$ cat blog/codex-token-replay-guard

Your Codex Token Total Can Be Wrong Even When Every Event Is Valid

A local usage ledger can overcount and undercount the same Codex history at once. The fix is to treat usage events as a stream with replay and archive semantics, not a pile of numbers to sum.

A local usage ledger can overcount and undercount the same Codex history at once. The fix is to treat usage events as a stream with replay and archive semantics, not a pile of numbers to sum.

The first bad sign was a comparison that looked too large to dismiss as pricing drift. One long-running Codex rollout contributed hundreds of millions of tokens more than expected. The JSONL was valid. Every usage event parsed. Nothing was obviously corrupt.

The mistake was assuming that a valid last_token_usage object always represented a new billable turn.

A delta can be reported more than once

Codex writes token-count events with two useful views of usage. last_token_usage describes the latest delta. total_token_usage is the cumulative counter for the current run.

During a long session, the runtime can repeat the latest delta without advancing the cumulative counter. A naive scanner sees another valid event and adds it again. In one measured rollout, those repeats produced roughly 331 million phantom tokens.

The cumulative pair gives the scanner a replay key:

previous cumulative: input=150, output=15
new delta:           input=50,  output=5
new cumulative:      input=150, output=15
decision:            replay, skip the delta

The comparison must use both cumulative input and output. If the pair is exactly unchanged, the event is a re-report of usage already counted.

This is deliberately narrower than a monotonicity rule. Compaction can reset the cumulative counters to smaller values. A smaller pair may still accompany a new, legitimate delta, so the scanner counts it. Older Codex builds may omit total_token_usage; those events also pass through because there is no reliable replay signal.

The resulting invariant is simple:

same cumulative pair  -> skip
advanced pair         -> count
smaller pair          -> count as a reset
no cumulative pair    -> count as legacy data

That rule is covered by a focused fixture with six events: two original turns, two exact replays, one compaction reset, and one legacy event. Four events must survive, totaling 200 input and 20 output tokens.

The opposite error lives in another directory

Removing replayed deltas fixed the inflation, but it did not make the ledger complete.

Codex moves older rollout files from ~/.codex/sessions to ~/.codex/archived_sessions. A scanner that walks only the live tree silently loses history as soon as a session is archived. On one local data set, 2.5 billion July tokens existed only in the archive tree.

The reader now walks both roots:

~/.codex/sessions
~/.codex/archived_sessions

Both use the same cutoff, file filter, parser, and cache. This matters because archive support should not create a second accounting path with different behavior. A rollout is a rollout regardless of which lifecycle directory currently owns it.

The two bugs pushed totals in opposite directions. Replays inflated active files. Ignoring archives deleted older files. Either issue could partially mask the other and make a rough comparison look plausible.

Streaming matters more than clever JSON

Rollout files are not tidy accounting exports. They contain tool output, screenshots, and other response items that may be megabytes long. The accounting records are a small subset: turn-context lines establish the active model, while token-count lines carry usage.

The scanner therefore streams lines with a size backstop and performs a cheap byte-marker check before JSON parsing. Oversized records that cannot contain the markers are skipped before they are assembled into large in-memory strings. Parsed files are cached by path, modification time, and size, so steady-state refreshes avoid rereading unchanged sessions.

That design keeps the ledger local without turning every refresh into a full history import.

Attribution time is a product decision

After replay and archive handling, another difference can remain between two tools that read the same files. One may assign every token to the session's start date. Another may use each event's timestamp.

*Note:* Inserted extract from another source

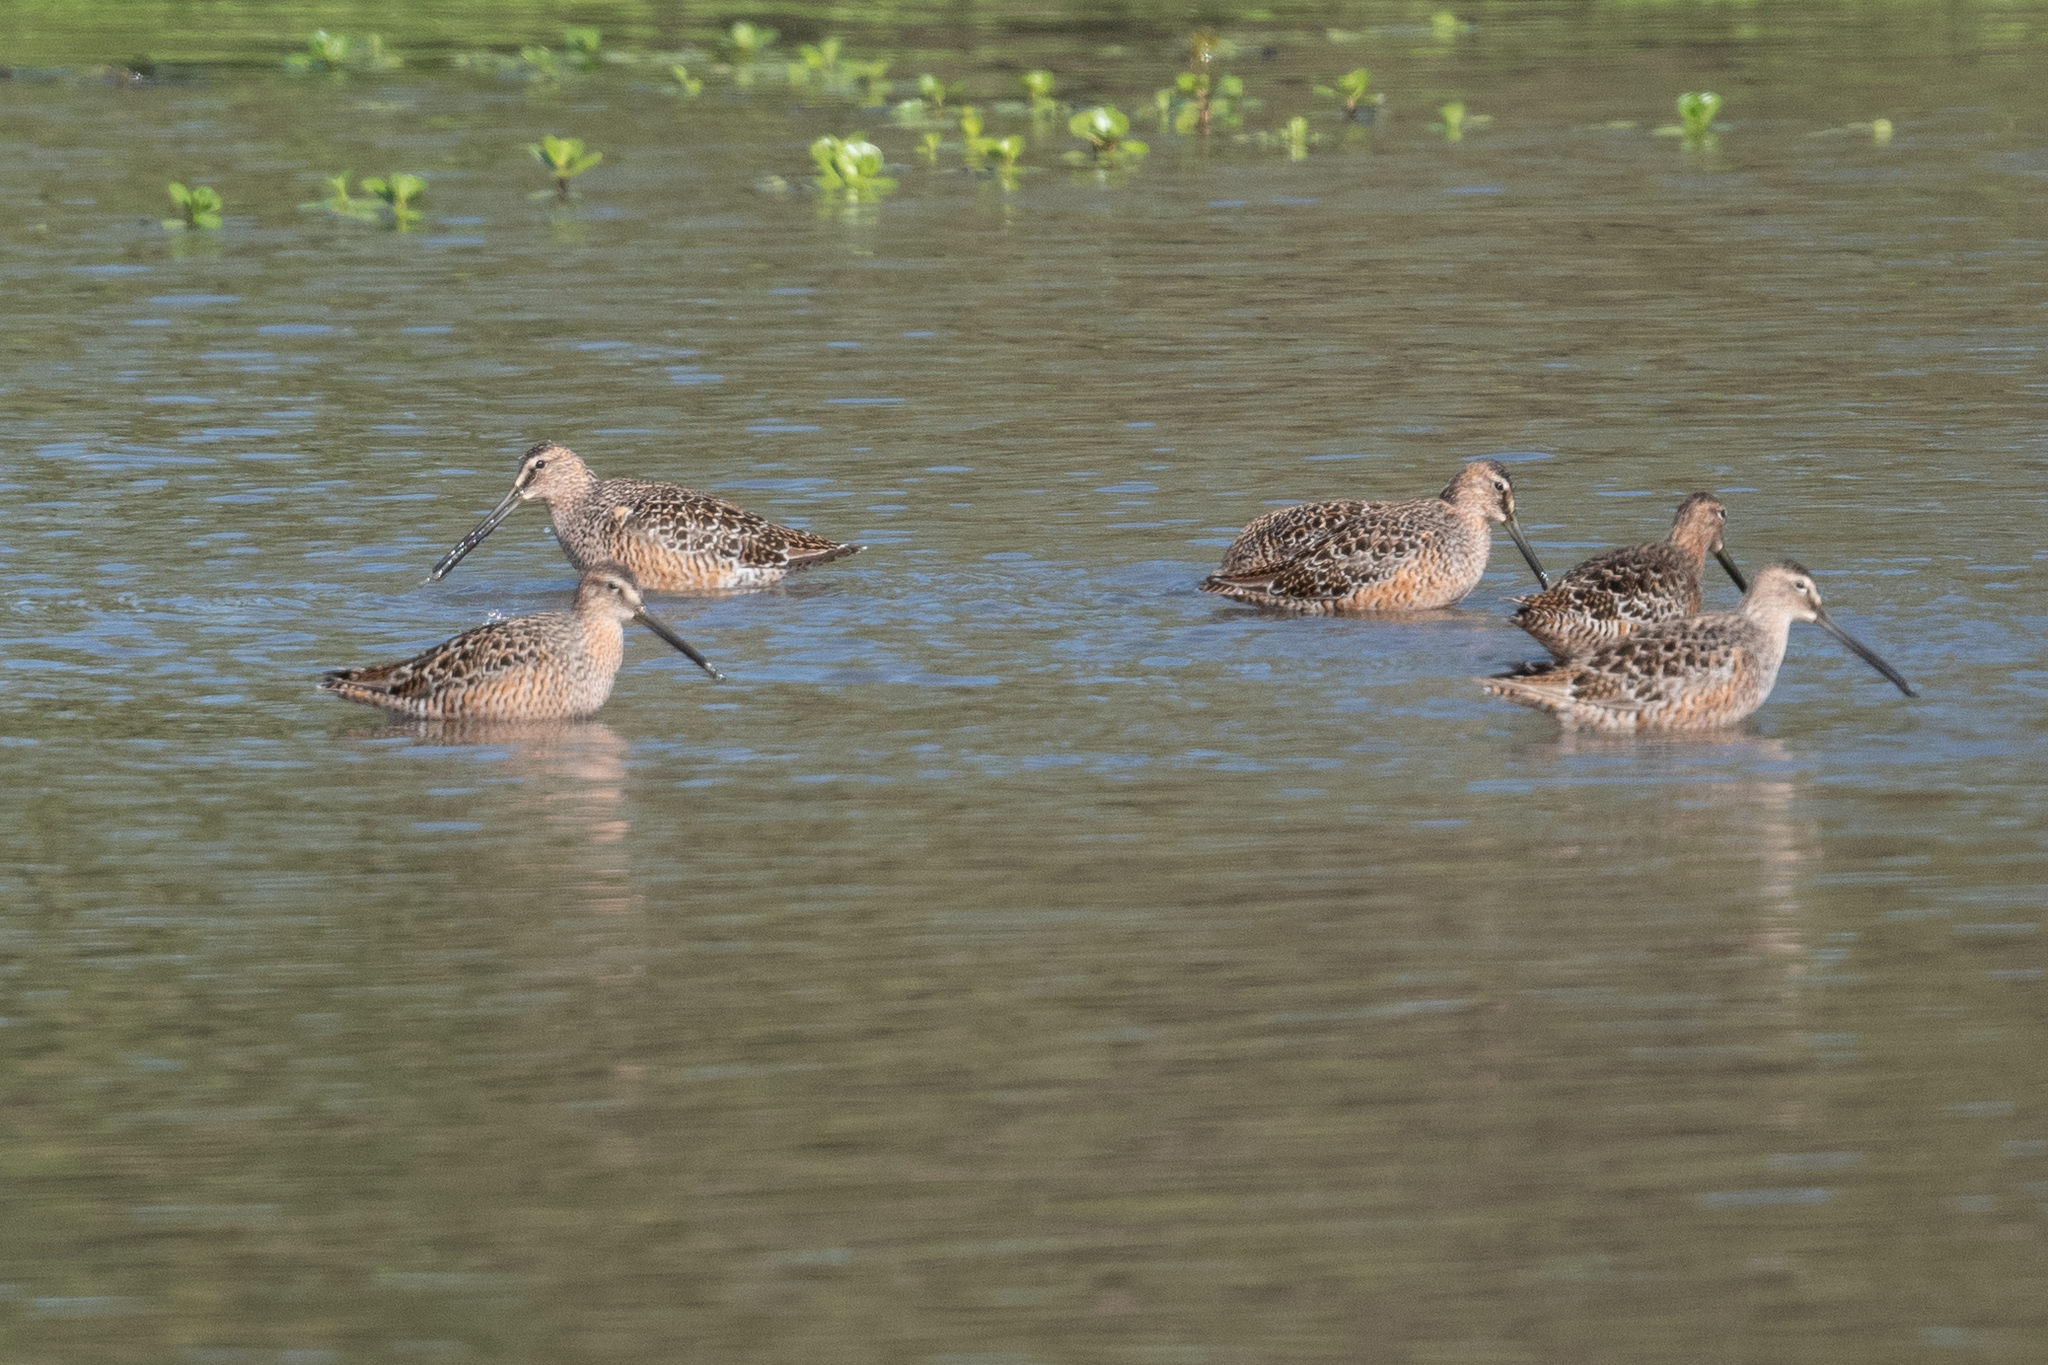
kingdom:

Agent Island uses event time in the user's local timezone. A session that runs across midnight contributes usage to both days. Assigning the whole file to its start day is easier, but it moves later work backward and can badly distort weekly or monthly views for long-running sessions.

Neither timestamp choice changes the lifetime total. It changes the story the daily chart tells.

What this ledger still cannot promise

Local token events support a usage estimate. They do not provide an invoice.

Model pricing tables can age. Provider billing may apply rules that are not represented in a local log. Cached input needs a different rate from uncached input. Early events may appear before a model context and require a documented fallback. A UI should call the result an estimated API value, not exact spend or a reconciliation with a provider dashboard.

The broader lesson is about event semantics. Parsing is only the first step. A trustworthy local ledger also needs to know when an event is new, where old files move, which timestamp owns the usage, and which claims the source data cannot support.

Agent Island 1.7.1 includes the replay guard and archive scan on macOS and Windows. The project is free, MIT licensed, and keeps session accounting on the user's machine.